To be clear: I am not saying that New Cinema History is disgusted, outraged, or panicked by queer film festivals. Rather, its silence and inability to engage with cinema institutions created by queer and other marginalized communities makes the field complicit in the structural heteronormativity that denies queer people access to the public. This is only exacerbated by New Cinema History’s quest for bigger data. We do not always have big data available for small, local queer film festivals; sometimes, all we have are anecdotes. But that should not mean we should exclude them from our studies. The micro-history and the anecdote must remain an important feature of studies of cinema institutions, or else we are at risk of losing not only queer cinema histories, but feminist, racialized, disabled, Indigenous, and so many other cinema histories of marginalized communities. Our histories do not always exist as data.
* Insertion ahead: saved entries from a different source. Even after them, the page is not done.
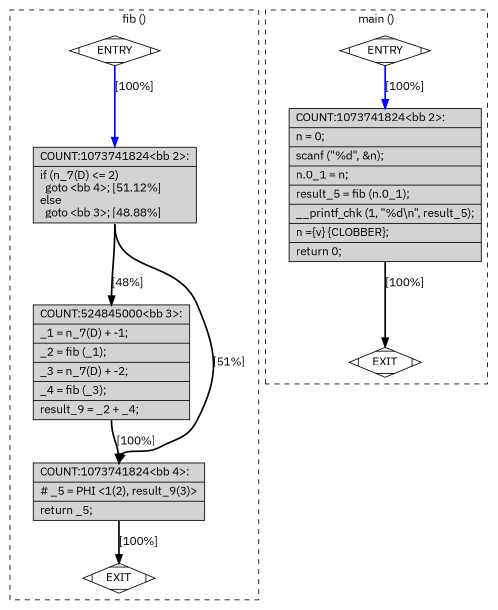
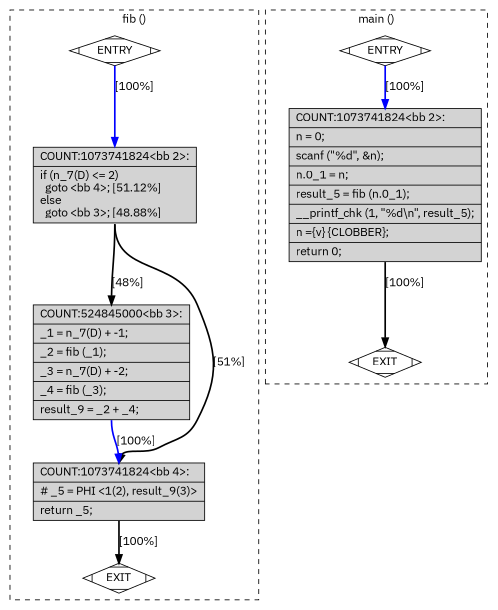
  digraph {
    fontname="IBM Plex Sans"
    node [fillcolor=white shape=Mdiamond style=filled fontname="IBM Plex Sans"]
    edge [constraint=true headport=n style="solid,bold" tailport=s fontname="IBM Plex Sans" color=black weight=10]
    n1 [label=ENTRY]
    n2 [label=EXIT]
    n3 [fillcolor=lightgrey label="{COUNT:1073741824\<bb\ 2\>:\l|if\ (n_7(D)\ \<=\ 2)\l\ \ goto\ \<bb\ 4\>;\ [51.12%]\lelse\l\ \ goto\ \<bb\ 3\>;\ [48.88%]\l}" shape=record]
    n4 [fillcolor=lightgrey label="{COUNT:524845000\<bb\ 3\>:\l|_1\ =\ n_7(D)\ +\ -1;\l|_2\ =\ fib\ (_1);\l|_3\ =\ n_7(D)\ +\ -2;\l|_4\ =\ fib\ (_3);\l|result_9\ =\ _2\ +\ _4;\l}" shape=record]
    n5 [fillcolor=lightgrey label="{COUNT:1073741824\<bb\ 4\>:\l|#\ _5\ =\ PHI\ \<1(2),\ result_9(3)\>\l|return\ _5;\l}" shape=record]
    n6 [label=ENTRY]
    n7 [label=EXIT]
    n8 [fillcolor=lightgrey label="{COUNT:1073741824\<bb\ 2\>:\l|n\ =\ 0;\l|scanf\ (\"%d\",\ &n);\l|n.0_1\ =\ n;\l|result_5\ =\ fib\ (n.0_1);\l|__printf_chk\ (1,\ \"%d\\n\",\ result_5);\l|n\ =\{v\}\ \{CLOBBER\};\l|return\ 0;\l}" shape=record]
    subgraph cluster_1 {
      color=black
      label="fib ()"
      style=dashed
      n1
      n2
      n3
      n4
      n5
    }
    subgraph cluster_2 {
      color=black
      label="main ()"
      style=dashed
      n6
      n7
      n8
    }
    n1 -> n2 [style=invis color="" weight=""]
    n1 -> n3 [color=blue label="[100%]" weight=100]
    n3 -> n4 [label="[48%]"]
    n3 -> n5 [label="[51%]"]
-   n4 -> n5 [label="[100%]" weight=100]
+   n4 -> n5 [color=blue label="[100%]" weight=100]
    n5 -> n2 [label="[100%]"]
    n6 -> n7 [style=invis color="" weight=""]
    n6 -> n8 [color=blue label="[100%]" weight=100]
    n8 -> n7 [label="[100%]"]
  }
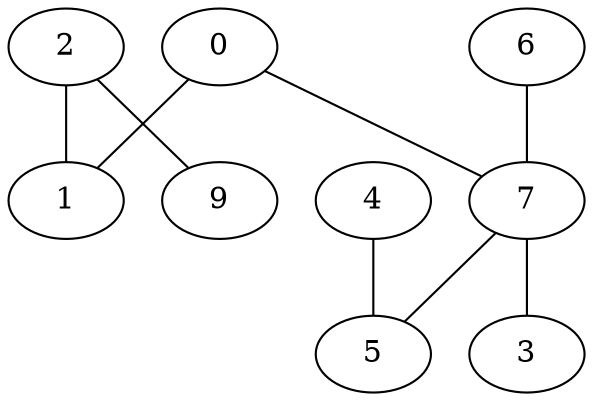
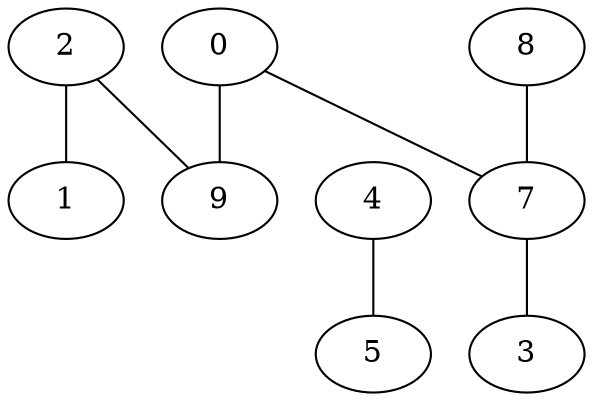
  graph {
    0
    1
    7
    2
    9
    4
    5
    3
-   8 [label=6]
-   0 -- 1
+   8
+   0 -- 9
    0 -- 7
-   7 -- 5
    7 -- 3
    2 -- 1
    2 -- 9
    4 -- 5
    8 -- 7
  }
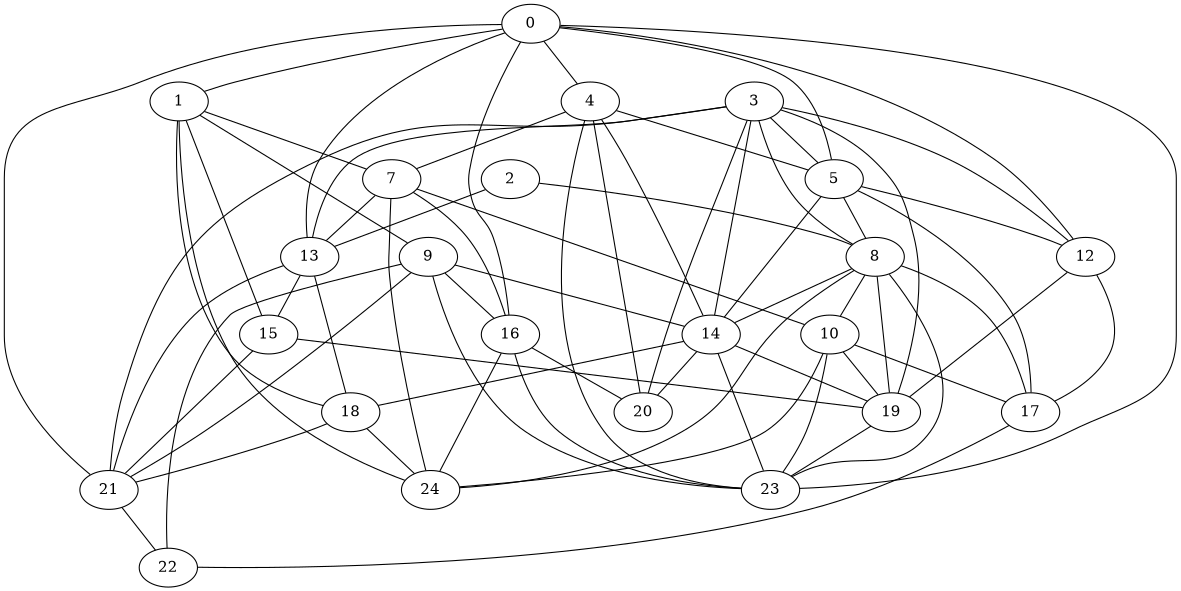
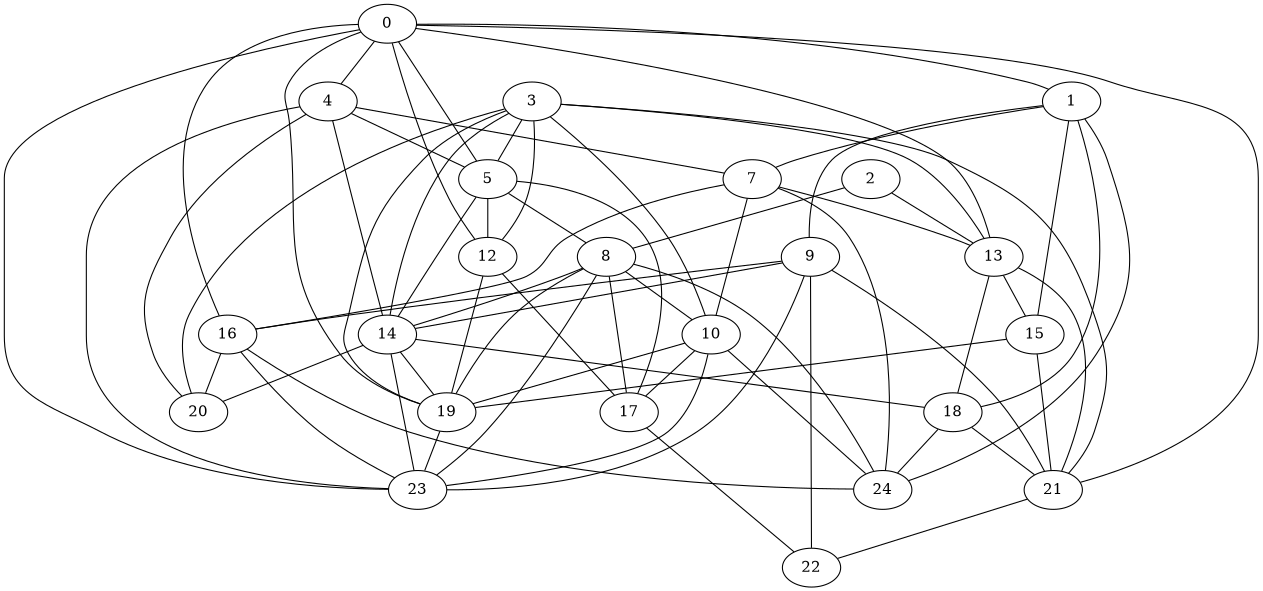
  strict graph {
    fontname="DejaVu Serif"
    node [fontname="DejaVu Serif"]
    edge [fontname="DejaVu Serif" is_available=True prob=1.0]
    0
    1
    4
    5
    12
    13
    16
    19
    21
    23
    7
    9
    15
    18
    24
    14
    20
    8
    17
    22
    10
    2
    3
    0 -- 1
    0 -- 4 [prob=0.574548152532]
    0 -- 5 [prob=0.280493831769]
    0 -- 12 [prob=0.445490189754]
    0 -- 13 [prob=0.0323380552207]
    0 -- 16 [prob=0.0320468382684]
+   0 -- 19 [prob=0.59798782375]
    0 -- 21 [prob=0.322738483914]
    0 -- 23 [prob=0.295015596048]
    1 -- 7 [prob=0.78277490448]
    1 -- 9
    1 -- 15
    1 -- 18 [prob=0.183951359317]
    1 -- 24
    4 -- 5
    4 -- 23 [prob=0.232635676274]
    4 -- 7 [prob=0.717689971114]
    4 -- 14
    4 -- 20 [prob=0.446439924569]
    5 -- 12 [prob=0.891313437273]
    5 -- 14 [prob=0.168887925198]
    5 -- 8
    5 -- 17 [prob=0.826994828413]
    12 -- 19 [prob=0.890691203223]
    12 -- 17 [prob=0.020287740318]
    13 -- 21 [prob=0.394825326175]
    13 -- 15 [prob=0.599308783143]
    13 -- 18 [prob=0.0302009361004]
    16 -- 23 [prob=0.339567544196]
    16 -- 24
    16 -- 20 [prob=0.667076708982]
    19 -- 23
    21 -- 22 [prob=0.645483568278]
    7 -- 13 [prob=0.806900087717]
    7 -- 16 [prob=0.371276916544]
    7 -- 24
    7 -- 10 [prob=0.29180208478]
    9 -- 16 [prob=0.111623520547]
    9 -- 21 [prob=0.855569089917]
    9 -- 23
    9 -- 14 [prob=0.38091479292]
    9 -- 22 [prob=0.0943090592138]
    15 -- 19
    15 -- 21 [prob=0.558340028998]
    18 -- 21
    18 -- 24
    14 -- 19
    14 -- 23 [prob=0.194505348463]
    14 -- 18 [prob=0.592449018283]
    14 -- 20 [prob=0.456451838612]
    8 -- 19 [prob=0.108890555142]
    8 -- 23
    8 -- 24 [prob=0.797843920625]
    8 -- 14 [prob=0.848520045284]
    8 -- 17 [prob=0.679250593888]
    8 -- 10
    17 -- 22 [prob=0.634223731308]
    10 -- 19 [prob=0.91950956775]
    10 -- 23 [prob=0.341170202413]
    10 -- 24 [prob=0.861107475254]
    10 -- 17 [prob=0.0294696448321]
    2 -- 13 [prob=0.841210311341]
    2 -- 8 [prob=0.291609296325]
    3 -- 5 [prob=0.691702196395]
    3 -- 12 [prob=0.391930657577]
    3 -- 13 [prob=0.610386276382]
    3 -- 19 [prob=0.121567717851]
    3 -- 21 [prob=0.136770205239]
    3 -- 14 [prob=0.623758702246]
    3 -- 20 [prob=0.313924369299]
-   3 -- 8 [prob=0.898857265943]
+   3 -- 10 [prob=0.898857265943]
  }
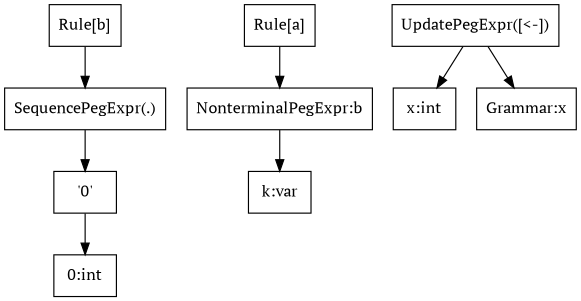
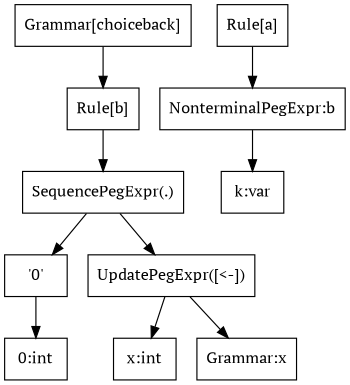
  digraph {
    fontname="PT Serif"
    node [fontname="PT Serif" shape=box]
    edge [fontname="PT Serif"]
+   n1 [label="Grammar[choiceback]"]
    n2 [label="Rule[b]"]
    n3 [label="Rule[a]"]
    n4 [label="NonterminalPegExpr:b"]
    n5 [label="SequencePegExpr(.)"]
    n6 [label="k:var"]
    n7 [label="0:int"]
    n8 [label="'0'"]
    n9 [label="UpdatePegExpr([<-])"]
    n10 [label="x:int"]
    n11 [label="Grammar:x"]
+   n1 -> n2
    n2 -> n5
    n3 -> n4
    n4 -> n6
    n5 -> n8
+   n5 -> n9
    n8 -> n7
    n9 -> n10
    n9 -> n11
  }
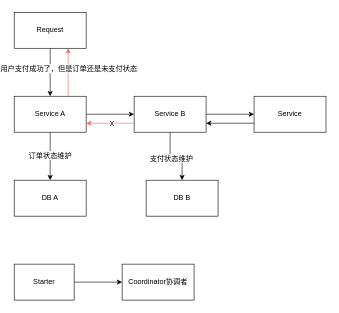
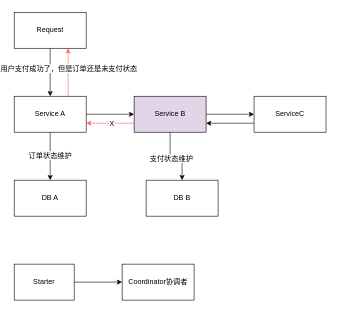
  <mxCell id="0" />
  <mxCell id="1" parent="0" />
  <mxCell id="2" value="" style="edgeStyle=orthogonalEdgeStyle;rounded=0;orthogonalLoop=1;jettySize=auto;html=1;" edge="1" parent="1" source="3" target="9"><mxGeometry relative="1" as="geometry" /></mxCell>
  <mxCell id="3" value="Request" style="rounded=0;whiteSpace=wrap;html=1;" vertex="1" parent="1"><mxGeometry x="20" y="20" width="120" height="60" as="geometry" /></mxCell>
  <mxCell id="4" value="" style="edgeStyle=orthogonalEdgeStyle;rounded=0;orthogonalLoop=1;jettySize=auto;html=1;" edge="1" parent="1" source="9" target="16"><mxGeometry relative="1" as="geometry" /></mxCell>
  <mxCell id="5" value="" style="edgeStyle=orthogonalEdgeStyle;rounded=0;orthogonalLoop=1;jettySize=auto;html=1;strokeColor=#000000;" edge="1" parent="1" source="9" target="10"><mxGeometry relative="1" as="geometry" /></mxCell>
  <mxCell id="6" value="订单状态维护" style="text;html=1;align=center;verticalAlign=middle;resizable=0;points=[];;labelBackgroundColor=#ffffff;" vertex="1" connectable="0" parent="5"><mxGeometry x="-0.05" y="-1" relative="1" as="geometry"><mxPoint as="offset" /></mxGeometry></mxCell>
  <mxCell id="7" style="edgeStyle=orthogonalEdgeStyle;rounded=0;orthogonalLoop=1;jettySize=auto;html=1;exitX=0.75;exitY=0;exitDx=0;exitDy=0;entryX=0.75;entryY=1;entryDx=0;entryDy=0;strokeColor=#EA6B66;" edge="1" parent="1" source="9" target="3"><mxGeometry relative="1" as="geometry" /></mxCell>
  <mxCell id="8" value="用户支付成功了，但是订单还是未支付状态" style="text;html=1;align=center;verticalAlign=middle;resizable=0;points=[];;labelBackgroundColor=#ffffff;" vertex="1" connectable="0" parent="7"><mxGeometry x="0.175" relative="1" as="geometry"><mxPoint as="offset" /></mxGeometry></mxCell>
  <mxCell id="9" value="Service A" style="rounded=0;whiteSpace=wrap;html=1;" vertex="1" parent="1"><mxGeometry x="20" y="160" width="120" height="60" as="geometry" /></mxCell>
  <mxCell id="10" value="DB A" style="rounded=0;whiteSpace=wrap;html=1;" vertex="1" parent="1"><mxGeometry x="20" y="300" width="120" height="60" as="geometry" /></mxCell>
  <mxCell id="11" value="" style="edgeStyle=orthogonalEdgeStyle;rounded=0;orthogonalLoop=1;jettySize=auto;html=1;" edge="1" parent="1" source="16" target="19"><mxGeometry relative="1" as="geometry" /></mxCell>
  <mxCell id="12" value="" style="edgeStyle=orthogonalEdgeStyle;rounded=0;orthogonalLoop=1;jettySize=auto;html=1;strokeColor=#000000;" edge="1" parent="1" source="16" target="17"><mxGeometry relative="1" as="geometry" /></mxCell>
  <mxCell id="13" value="支付状态维护" style="text;html=1;align=center;verticalAlign=middle;resizable=0;points=[];;labelBackgroundColor=#ffffff;" vertex="1" connectable="0" parent="12"><mxGeometry x="-0.175" y="2" relative="1" as="geometry"><mxPoint y="5" as="offset" /></mxGeometry></mxCell>
  <mxCell id="14" style="edgeStyle=orthogonalEdgeStyle;rounded=0;orthogonalLoop=1;jettySize=auto;html=1;exitX=0;exitY=0.75;exitDx=0;exitDy=0;entryX=1;entryY=0.75;entryDx=0;entryDy=0;strokeColor=#FF6666;" edge="1" parent="1" source="16" target="9"><mxGeometry relative="1" as="geometry" /></mxCell>
  <mxCell id="15" value="X" style="text;html=1;align=center;verticalAlign=middle;resizable=0;points=[];;labelBackgroundColor=#ffffff;" vertex="1" connectable="0" parent="14"><mxGeometry x="-0.05" relative="1" as="geometry"><mxPoint as="offset" /></mxGeometry></mxCell>
- <mxCell id="16" value="Service B" style="rounded=0;whiteSpace=wrap;html=1;" vertex="1" parent="1"><mxGeometry x="220" y="160" width="120" height="60" as="geometry" /></mxCell>
+ <mxCell id="16" value="Service B" style="rounded=0;whiteSpace=wrap;html=1;fillColor=#e1d5e7;" vertex="1" parent="1"><mxGeometry x="220" y="160" width="120" height="60" as="geometry" /></mxCell>
  <mxCell id="17" value="DB B" style="rounded=0;whiteSpace=wrap;html=1;" vertex="1" parent="1"><mxGeometry x="240" y="300" width="120" height="60" as="geometry" /></mxCell>
  <mxCell id="18" value="" style="edgeStyle=orthogonalEdgeStyle;rounded=0;orthogonalLoop=1;jettySize=auto;html=1;exitX=0;exitY=0.75;exitDx=0;exitDy=0;entryX=1;entryY=0.75;entryDx=0;entryDy=0;strokeColor=#000000;" edge="1" parent="1" source="19" target="16"><mxGeometry relative="1" as="geometry" /></mxCell>
- <mxCell id="19" value="Service" style="rounded=0;whiteSpace=wrap;html=1;" vertex="1" parent="1"><mxGeometry x="420" y="160" width="120" height="60" as="geometry" /></mxCell>
+ <mxCell id="19" value="ServiceC" style="rounded=0;whiteSpace=wrap;html=1;" vertex="1" parent="1"><mxGeometry x="420" y="160" width="120" height="60" as="geometry" /></mxCell>
  <mxCell id="20" value="" style="edgeStyle=orthogonalEdgeStyle;rounded=0;orthogonalLoop=1;jettySize=auto;html=1;strokeColor=#000000;" edge="1" parent="1" source="21" target="22"><mxGeometry relative="1" as="geometry" /></mxCell>
  <mxCell id="21" value="Starter" style="rounded=0;whiteSpace=wrap;html=1;" vertex="1" parent="1"><mxGeometry x="20" y="440" width="100" height="60" as="geometry" /></mxCell>
  <mxCell id="22" value="Coordinator协调者" style="rounded=0;whiteSpace=wrap;html=1;" vertex="1" parent="1"><mxGeometry x="200" y="440" width="120" height="60" as="geometry" /></mxCell>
Comparative micro-histories are not unique within studies of queer film festivals. We compare because we have to, because that is the only way to make sense of the ephemera that documents our histories. The contribution I have tried to make here, then, is not to advocate for comparison as a methodology within New Cinema History; comparison is something that the field already does extremely well so long as it conceptualizes the literature on queer film festivals as within its parameters. Rather, I have advocated for New Cinema History to open its methods, its paradigms, its theories, and perspectives to other ways of studying cinema as a sociocultural institution. By following affect, New Cinema History can begin to grapple with its heteronormativity, think intersectionally, and rectify its ongoing and structural exclusion of the cinema histories of marginalized communities.